Segment Open

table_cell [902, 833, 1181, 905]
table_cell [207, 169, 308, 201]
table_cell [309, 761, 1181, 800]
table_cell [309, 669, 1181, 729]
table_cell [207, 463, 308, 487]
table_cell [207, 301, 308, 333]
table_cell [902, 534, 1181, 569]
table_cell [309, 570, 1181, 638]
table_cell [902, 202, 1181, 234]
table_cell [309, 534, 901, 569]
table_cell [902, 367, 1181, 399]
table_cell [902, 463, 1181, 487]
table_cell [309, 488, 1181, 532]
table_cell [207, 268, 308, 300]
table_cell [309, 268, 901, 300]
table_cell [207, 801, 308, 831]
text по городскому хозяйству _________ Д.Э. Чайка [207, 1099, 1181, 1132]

Segment Closed

*What is required*: I would like you to output every record exactly as written.

*Solution for this task*:
table_cell [902, 833, 1181, 905]
table_cell [207, 169, 308, 201]
table_cell [309, 761, 1181, 800]
table_cell [309, 669, 1181, 729]
table_cell [207, 463, 308, 487]
table_cell [207, 301, 308, 333]
table_cell [902, 534, 1181, 569]
table_cell [309, 570, 1181, 638]
table_cell [902, 202, 1181, 234]
table_cell [309, 534, 901, 569]
table_cell [902, 367, 1181, 399]
table_cell [902, 463, 1181, 487]
table_cell [309, 488, 1181, 532]
table_cell [207, 268, 308, 300]
table_cell [309, 268, 901, 300]
table_cell [207, 801, 308, 831]
text по городскому хозяйству _________ Д.Э. Чайка [207, 1099, 1181, 1132]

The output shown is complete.